Berita terkait : Brunei Darussalam dukung kesiapan Timor-Leste pimpin Kepresidenan ASEAN pada 2029
Menteri Erywan Pehin Yusof juga menambahkan bahwa integrasi ekonomi regional menawarkan keuntungan yang “nyata”, seperti pengurangan tarif, akses pasar, peningkatan daya saing ekspor, dan pembukaan peluang di bidang jasa keuangan, teknologi, dan pendidikan.
“Nilai sebenarnya terletak pada implementasi aturan yang efektif, kesederhanaan, dan transparansi. Hal ini memastikan bahwa semua orang dapat memperoleh manfaat dari integrasi. Kita bukan tamu di meja perundingan, tetapi anggota keluarga regional, dengan suara dan tanggung jawab yang jelas. Persatuan regional adalah strategi yang berhasil dan memperkuat semua peserta,” tambahnya.
Anggota Pemerintah Brunei itu menekankan bahwa aksesi Timor-Leste ke ASEAN menyiratkan tanggung jawab aktif: “untuk berkontribusi pada stabilitas kolektif dan menegaskan kedaulatan negara dalam konteks regional”.
Sementara itu, Menteri Luar Negeri dan Kerja Sama Timor-Leste, Bendito Freitas dalam sambutannya menekankan bahwa aksesi Timor-Leste ke ASEAN pada Oktober lalu “bukan hanya tindakan formal, tetapi sebuah proses yang menuntut penguatan kelembagaan, penyelarasan kebijakan, dan disiplin diplomatik”.
“Menjadi anggota penuh ASEAN bukanlah titik akhir, tetapi tantangan berkelanjutan yang mewajibkan kita untuk berkontribusi secara aktif dan bertanggung jawab terhadap pembangunan regional. Partisipasi kita memungkinkan kita tidak hanya untuk menegaskan kedaulatan Timor-Leste, tetapi juga untuk memperkuat stabilitas dan kemakmuran bersama,” tegasnya.

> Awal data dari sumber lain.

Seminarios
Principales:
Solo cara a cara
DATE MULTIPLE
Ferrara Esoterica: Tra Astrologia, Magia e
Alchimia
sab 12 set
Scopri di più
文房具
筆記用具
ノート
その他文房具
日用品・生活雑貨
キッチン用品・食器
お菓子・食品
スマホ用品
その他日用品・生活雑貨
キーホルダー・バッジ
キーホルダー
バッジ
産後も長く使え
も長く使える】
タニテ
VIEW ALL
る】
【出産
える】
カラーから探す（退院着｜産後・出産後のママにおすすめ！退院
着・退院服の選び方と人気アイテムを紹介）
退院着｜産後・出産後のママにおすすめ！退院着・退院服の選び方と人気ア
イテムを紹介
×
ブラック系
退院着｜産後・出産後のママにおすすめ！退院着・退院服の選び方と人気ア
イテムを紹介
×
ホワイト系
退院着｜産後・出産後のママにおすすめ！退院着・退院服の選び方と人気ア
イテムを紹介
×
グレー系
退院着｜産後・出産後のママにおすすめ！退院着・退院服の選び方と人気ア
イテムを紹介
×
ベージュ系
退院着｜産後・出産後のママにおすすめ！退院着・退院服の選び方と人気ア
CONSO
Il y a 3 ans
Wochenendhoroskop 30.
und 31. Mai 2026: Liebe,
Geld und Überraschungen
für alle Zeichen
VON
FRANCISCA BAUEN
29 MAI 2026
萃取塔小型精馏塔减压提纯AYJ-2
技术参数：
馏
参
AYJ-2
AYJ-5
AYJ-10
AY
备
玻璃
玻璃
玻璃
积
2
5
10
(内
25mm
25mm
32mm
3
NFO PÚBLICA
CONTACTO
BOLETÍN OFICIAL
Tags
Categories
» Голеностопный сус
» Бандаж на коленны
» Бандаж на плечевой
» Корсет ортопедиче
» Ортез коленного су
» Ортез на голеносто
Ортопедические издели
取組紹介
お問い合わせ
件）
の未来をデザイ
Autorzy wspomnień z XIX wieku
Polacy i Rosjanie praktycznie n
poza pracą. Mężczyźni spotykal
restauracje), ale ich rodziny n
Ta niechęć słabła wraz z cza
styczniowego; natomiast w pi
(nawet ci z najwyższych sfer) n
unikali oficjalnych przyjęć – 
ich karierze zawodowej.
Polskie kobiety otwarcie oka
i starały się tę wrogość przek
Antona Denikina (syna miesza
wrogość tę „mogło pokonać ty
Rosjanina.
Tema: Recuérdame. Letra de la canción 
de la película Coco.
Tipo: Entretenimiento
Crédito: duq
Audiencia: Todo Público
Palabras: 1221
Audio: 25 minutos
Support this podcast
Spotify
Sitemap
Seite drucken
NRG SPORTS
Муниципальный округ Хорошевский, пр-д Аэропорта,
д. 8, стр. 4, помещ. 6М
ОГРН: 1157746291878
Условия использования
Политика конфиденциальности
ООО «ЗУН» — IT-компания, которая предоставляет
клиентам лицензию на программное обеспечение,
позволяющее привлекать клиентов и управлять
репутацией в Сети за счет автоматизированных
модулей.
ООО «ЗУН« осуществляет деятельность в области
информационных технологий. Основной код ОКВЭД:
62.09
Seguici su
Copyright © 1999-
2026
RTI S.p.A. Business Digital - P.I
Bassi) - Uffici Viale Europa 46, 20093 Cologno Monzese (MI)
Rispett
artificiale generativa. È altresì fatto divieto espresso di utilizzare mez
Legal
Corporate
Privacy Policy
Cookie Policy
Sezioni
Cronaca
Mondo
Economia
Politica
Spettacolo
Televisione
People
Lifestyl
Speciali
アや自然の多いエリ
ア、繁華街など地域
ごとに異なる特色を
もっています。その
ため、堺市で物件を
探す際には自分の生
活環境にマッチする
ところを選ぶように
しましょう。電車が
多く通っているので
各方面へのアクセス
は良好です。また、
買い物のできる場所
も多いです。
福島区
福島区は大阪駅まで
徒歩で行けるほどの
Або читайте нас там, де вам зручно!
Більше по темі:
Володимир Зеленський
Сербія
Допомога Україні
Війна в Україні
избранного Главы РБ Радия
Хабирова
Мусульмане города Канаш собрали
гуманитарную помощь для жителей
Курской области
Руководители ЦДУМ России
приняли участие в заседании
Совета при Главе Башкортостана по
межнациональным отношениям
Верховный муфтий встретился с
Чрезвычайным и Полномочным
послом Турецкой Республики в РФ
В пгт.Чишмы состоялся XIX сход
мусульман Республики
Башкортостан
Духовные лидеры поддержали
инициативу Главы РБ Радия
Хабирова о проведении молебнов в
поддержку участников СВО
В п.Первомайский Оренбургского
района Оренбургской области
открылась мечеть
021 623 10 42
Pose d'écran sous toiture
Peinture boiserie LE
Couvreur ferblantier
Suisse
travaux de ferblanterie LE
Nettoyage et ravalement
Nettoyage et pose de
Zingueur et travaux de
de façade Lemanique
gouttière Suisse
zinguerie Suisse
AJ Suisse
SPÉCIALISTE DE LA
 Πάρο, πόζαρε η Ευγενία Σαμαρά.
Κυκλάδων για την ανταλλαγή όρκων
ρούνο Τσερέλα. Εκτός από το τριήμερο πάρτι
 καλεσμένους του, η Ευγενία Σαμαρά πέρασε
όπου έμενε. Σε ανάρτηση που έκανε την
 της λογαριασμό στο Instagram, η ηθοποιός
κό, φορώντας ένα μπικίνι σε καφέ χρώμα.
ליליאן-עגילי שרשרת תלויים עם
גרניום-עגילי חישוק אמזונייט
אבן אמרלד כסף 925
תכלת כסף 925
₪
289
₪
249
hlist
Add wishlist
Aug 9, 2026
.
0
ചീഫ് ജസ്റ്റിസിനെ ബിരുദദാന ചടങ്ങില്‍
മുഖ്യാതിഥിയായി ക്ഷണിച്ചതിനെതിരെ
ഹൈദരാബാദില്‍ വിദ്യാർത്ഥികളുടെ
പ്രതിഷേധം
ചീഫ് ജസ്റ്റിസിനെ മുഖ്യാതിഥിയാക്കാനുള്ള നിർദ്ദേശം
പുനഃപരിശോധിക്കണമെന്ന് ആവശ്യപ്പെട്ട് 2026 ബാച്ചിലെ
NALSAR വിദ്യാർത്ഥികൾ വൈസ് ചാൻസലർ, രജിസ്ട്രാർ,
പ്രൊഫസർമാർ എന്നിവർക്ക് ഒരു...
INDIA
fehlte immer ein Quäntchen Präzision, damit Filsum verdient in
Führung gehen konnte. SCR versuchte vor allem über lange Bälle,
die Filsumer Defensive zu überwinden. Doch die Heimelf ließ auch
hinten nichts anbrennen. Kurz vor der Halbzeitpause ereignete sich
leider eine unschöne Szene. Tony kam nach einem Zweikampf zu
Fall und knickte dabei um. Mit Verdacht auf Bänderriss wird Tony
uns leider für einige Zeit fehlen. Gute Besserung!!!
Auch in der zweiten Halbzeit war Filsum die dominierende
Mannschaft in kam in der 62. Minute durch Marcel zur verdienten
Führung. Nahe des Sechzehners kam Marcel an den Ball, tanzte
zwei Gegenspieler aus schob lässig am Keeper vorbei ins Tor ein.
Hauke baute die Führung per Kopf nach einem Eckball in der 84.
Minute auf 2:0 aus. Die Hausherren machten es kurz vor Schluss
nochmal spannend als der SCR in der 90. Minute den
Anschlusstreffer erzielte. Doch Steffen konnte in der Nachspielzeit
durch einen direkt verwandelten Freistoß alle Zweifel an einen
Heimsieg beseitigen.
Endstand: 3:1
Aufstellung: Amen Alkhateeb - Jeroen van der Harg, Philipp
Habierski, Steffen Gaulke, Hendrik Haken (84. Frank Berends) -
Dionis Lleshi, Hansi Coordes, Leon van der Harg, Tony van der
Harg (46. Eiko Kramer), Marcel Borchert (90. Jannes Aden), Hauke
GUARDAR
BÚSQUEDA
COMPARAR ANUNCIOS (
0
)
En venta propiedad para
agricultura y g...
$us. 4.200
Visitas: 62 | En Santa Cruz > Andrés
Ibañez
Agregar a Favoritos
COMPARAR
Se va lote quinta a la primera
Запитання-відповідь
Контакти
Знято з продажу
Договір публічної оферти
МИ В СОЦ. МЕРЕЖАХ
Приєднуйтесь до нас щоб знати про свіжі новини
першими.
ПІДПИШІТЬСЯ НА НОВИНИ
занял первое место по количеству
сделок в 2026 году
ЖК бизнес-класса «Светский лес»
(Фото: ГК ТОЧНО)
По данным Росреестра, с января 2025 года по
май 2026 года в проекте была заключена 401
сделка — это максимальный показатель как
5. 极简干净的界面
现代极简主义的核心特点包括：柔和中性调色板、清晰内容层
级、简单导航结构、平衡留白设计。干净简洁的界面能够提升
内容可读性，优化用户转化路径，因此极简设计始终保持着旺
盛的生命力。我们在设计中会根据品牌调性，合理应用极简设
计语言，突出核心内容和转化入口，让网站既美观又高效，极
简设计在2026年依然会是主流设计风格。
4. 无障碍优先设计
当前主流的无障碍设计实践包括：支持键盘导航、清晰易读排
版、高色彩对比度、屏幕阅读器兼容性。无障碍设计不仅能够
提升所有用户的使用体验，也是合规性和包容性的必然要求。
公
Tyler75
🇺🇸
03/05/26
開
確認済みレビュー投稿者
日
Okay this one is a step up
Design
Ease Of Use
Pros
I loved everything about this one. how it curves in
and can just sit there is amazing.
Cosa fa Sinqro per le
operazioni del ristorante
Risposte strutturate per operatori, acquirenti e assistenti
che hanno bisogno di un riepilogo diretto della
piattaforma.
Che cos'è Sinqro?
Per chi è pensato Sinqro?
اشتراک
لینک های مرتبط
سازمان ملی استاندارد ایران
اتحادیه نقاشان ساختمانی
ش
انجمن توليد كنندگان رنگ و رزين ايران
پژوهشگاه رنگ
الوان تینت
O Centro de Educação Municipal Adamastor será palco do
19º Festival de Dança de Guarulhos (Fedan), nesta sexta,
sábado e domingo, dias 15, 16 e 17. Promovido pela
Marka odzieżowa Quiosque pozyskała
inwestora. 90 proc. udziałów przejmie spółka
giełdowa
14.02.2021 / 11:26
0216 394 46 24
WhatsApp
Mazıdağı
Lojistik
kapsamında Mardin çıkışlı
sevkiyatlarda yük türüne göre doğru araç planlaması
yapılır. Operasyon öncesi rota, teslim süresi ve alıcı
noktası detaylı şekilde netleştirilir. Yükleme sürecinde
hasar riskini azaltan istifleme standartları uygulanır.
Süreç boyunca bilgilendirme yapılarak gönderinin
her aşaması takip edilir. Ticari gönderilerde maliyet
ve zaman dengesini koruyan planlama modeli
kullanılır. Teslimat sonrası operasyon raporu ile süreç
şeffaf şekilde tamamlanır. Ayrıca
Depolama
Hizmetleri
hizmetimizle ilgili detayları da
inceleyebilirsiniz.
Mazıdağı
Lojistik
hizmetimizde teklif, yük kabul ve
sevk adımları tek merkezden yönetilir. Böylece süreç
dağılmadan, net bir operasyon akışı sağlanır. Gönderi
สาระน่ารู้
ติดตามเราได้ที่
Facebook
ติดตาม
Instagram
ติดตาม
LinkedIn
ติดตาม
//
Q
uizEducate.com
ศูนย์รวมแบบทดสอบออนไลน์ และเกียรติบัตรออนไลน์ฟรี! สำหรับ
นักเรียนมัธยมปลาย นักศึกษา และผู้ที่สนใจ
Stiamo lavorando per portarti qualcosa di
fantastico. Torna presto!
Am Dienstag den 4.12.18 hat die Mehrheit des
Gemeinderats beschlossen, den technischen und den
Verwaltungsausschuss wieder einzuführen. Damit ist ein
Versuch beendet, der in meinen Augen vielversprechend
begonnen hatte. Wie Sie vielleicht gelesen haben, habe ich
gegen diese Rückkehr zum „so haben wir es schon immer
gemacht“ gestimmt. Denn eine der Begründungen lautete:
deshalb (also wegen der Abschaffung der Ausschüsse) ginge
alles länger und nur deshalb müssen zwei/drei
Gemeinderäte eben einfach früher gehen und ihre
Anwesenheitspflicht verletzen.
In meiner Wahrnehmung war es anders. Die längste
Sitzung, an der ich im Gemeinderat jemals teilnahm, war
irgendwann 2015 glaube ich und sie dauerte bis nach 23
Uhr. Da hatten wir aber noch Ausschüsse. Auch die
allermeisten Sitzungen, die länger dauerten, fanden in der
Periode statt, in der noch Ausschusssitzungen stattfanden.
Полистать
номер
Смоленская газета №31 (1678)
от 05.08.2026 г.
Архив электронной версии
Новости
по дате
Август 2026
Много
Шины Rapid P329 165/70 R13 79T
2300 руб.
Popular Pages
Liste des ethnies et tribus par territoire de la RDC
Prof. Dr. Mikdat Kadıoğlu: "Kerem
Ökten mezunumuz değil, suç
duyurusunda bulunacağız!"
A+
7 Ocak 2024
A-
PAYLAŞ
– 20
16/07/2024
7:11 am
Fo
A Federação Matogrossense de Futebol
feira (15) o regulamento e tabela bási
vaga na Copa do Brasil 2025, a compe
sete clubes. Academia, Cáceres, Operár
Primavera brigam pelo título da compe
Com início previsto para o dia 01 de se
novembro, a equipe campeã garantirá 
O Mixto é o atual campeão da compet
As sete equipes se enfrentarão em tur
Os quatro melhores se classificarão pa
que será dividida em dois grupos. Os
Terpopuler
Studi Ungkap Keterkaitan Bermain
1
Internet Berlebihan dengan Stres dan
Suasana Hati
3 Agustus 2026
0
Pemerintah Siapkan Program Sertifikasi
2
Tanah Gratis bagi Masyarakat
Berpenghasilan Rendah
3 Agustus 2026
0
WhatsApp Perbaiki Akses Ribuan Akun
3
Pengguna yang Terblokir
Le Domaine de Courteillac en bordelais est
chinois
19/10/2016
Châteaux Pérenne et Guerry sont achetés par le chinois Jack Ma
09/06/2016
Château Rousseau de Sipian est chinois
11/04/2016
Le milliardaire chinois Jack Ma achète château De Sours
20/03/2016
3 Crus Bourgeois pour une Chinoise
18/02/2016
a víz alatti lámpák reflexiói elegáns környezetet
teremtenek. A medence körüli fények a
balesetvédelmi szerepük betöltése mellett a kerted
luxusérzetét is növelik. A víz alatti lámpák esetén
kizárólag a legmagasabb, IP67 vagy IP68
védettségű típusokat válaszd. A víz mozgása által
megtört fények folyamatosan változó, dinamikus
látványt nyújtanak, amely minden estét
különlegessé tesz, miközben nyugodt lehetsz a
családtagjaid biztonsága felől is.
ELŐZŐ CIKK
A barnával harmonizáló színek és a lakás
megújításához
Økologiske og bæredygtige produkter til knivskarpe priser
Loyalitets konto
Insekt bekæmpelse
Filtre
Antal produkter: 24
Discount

Ia juga menyoroti bahwa partisipasi aktif menawarkan peluang strategis di berbagai sektor, seperti ekonomi, perdagangan, pendidikan, dan keamanan. Ia juga menekankan pentingnya kerja sama dengan mitra regional untuk mengatasi tantangan global seperti perubahan iklim, transformasi digital, dan persaingan ekonomi.
Sementara itu, berdasarkan agenda Menteri Erywan Pehin Yusof akan bertemu dengan Perdana Menteri, Xanana Gusmão, dan Presiden Republik, José Ramos-Horta.
Menteri Luar Negeri II Brunei Darussalam, Erywan Pehin Yusof bersama delegasi akan berada di Timor-Leste selama tiga hari terhitung pada 18 – 20 Februari.